> Exercise details: Give only the number of lines in these records that contain the word "обстоятельств".

[Supplied material Boundary: Start]

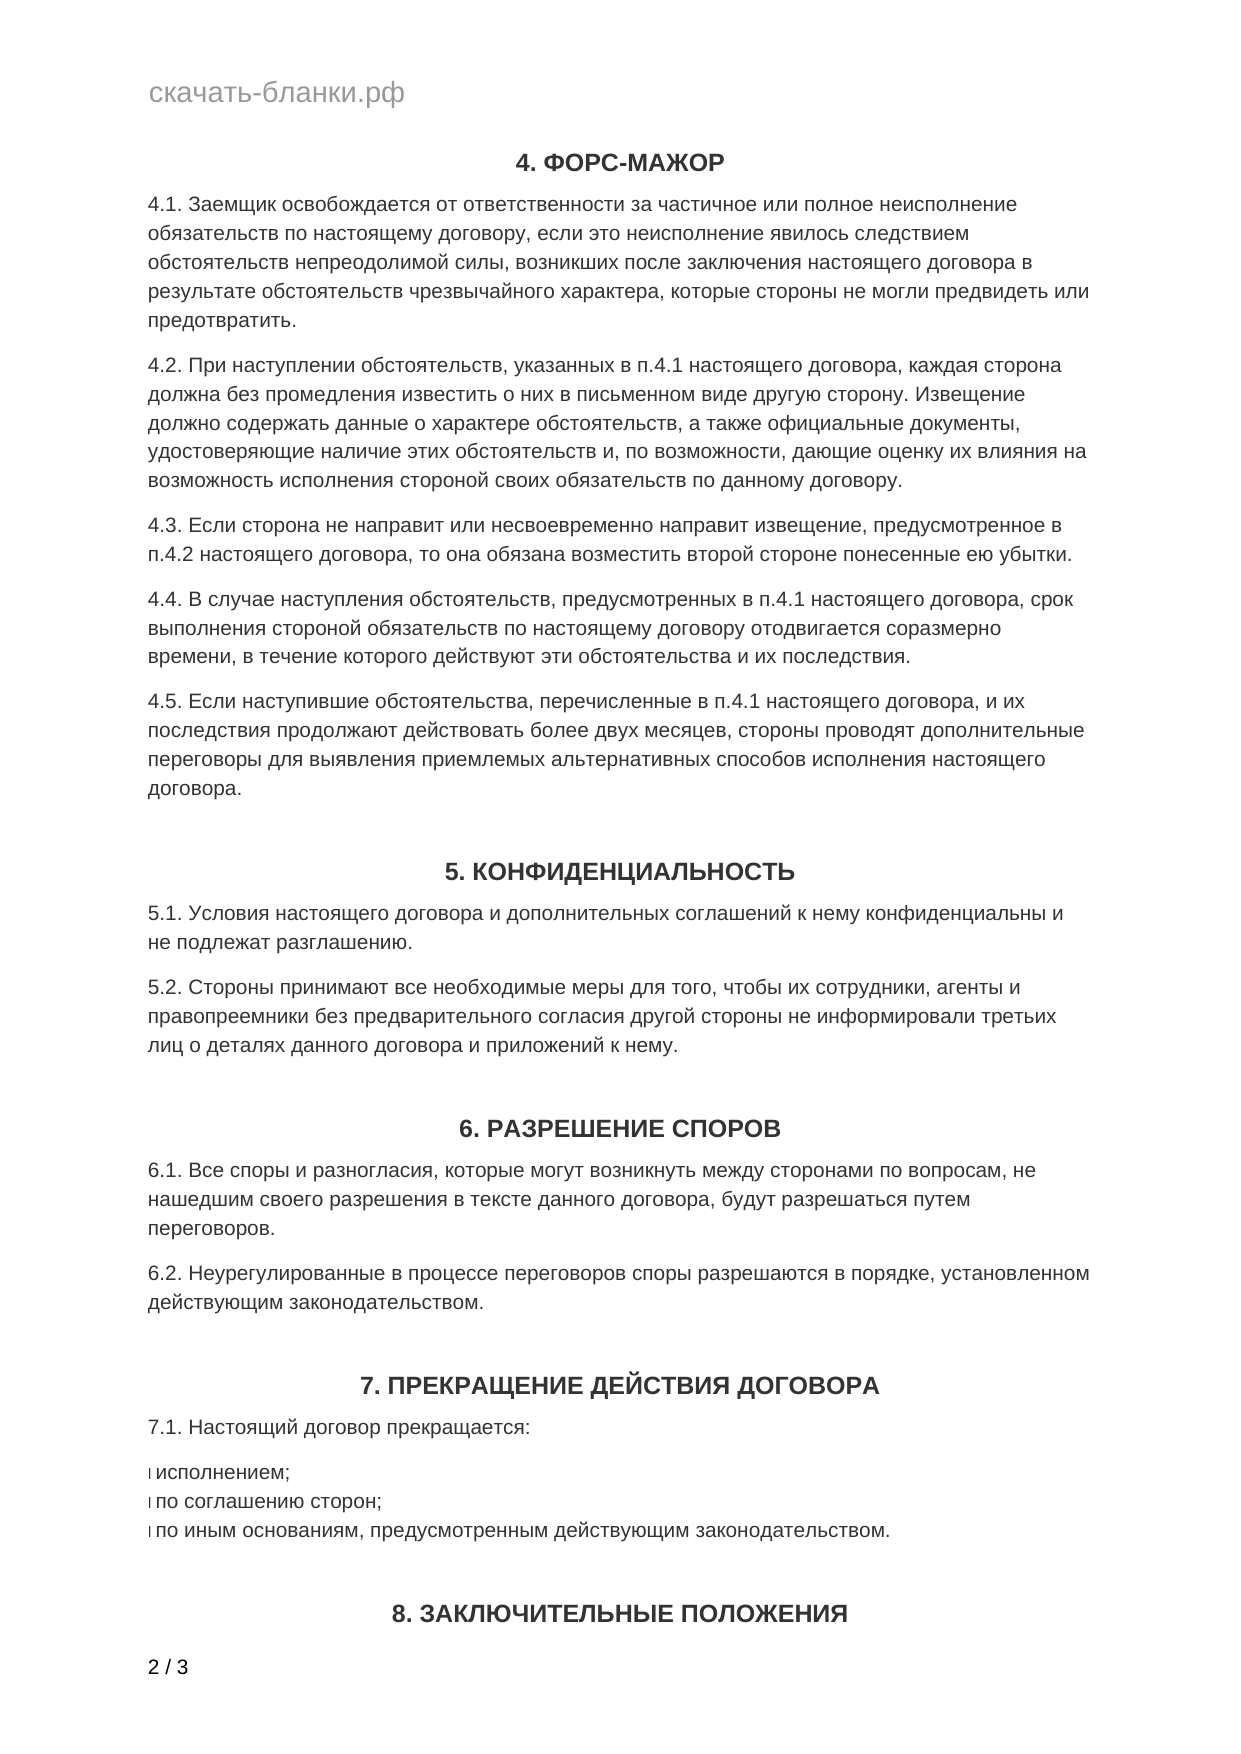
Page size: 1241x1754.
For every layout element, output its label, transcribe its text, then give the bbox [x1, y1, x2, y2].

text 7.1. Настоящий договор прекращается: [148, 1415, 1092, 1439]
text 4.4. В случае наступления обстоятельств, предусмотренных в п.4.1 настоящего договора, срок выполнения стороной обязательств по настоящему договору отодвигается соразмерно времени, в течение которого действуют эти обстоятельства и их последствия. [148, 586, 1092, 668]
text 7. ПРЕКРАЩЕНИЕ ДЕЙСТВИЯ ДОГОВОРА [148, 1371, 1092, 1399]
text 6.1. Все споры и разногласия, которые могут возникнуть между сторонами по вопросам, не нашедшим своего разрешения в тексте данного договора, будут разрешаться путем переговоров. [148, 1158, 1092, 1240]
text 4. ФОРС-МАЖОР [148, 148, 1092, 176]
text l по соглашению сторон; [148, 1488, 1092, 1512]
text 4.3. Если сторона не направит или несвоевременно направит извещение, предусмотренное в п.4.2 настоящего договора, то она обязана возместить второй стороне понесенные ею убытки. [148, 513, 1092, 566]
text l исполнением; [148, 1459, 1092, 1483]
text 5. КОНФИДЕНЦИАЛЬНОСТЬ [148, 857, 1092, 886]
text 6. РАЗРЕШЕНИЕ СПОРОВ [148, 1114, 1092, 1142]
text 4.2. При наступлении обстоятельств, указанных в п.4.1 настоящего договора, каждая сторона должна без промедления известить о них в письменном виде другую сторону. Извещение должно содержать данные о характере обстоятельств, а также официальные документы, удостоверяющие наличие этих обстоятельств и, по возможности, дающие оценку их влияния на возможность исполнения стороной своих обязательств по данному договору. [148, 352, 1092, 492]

[Supplied material Boundary: End]

> Response for this exercise: 2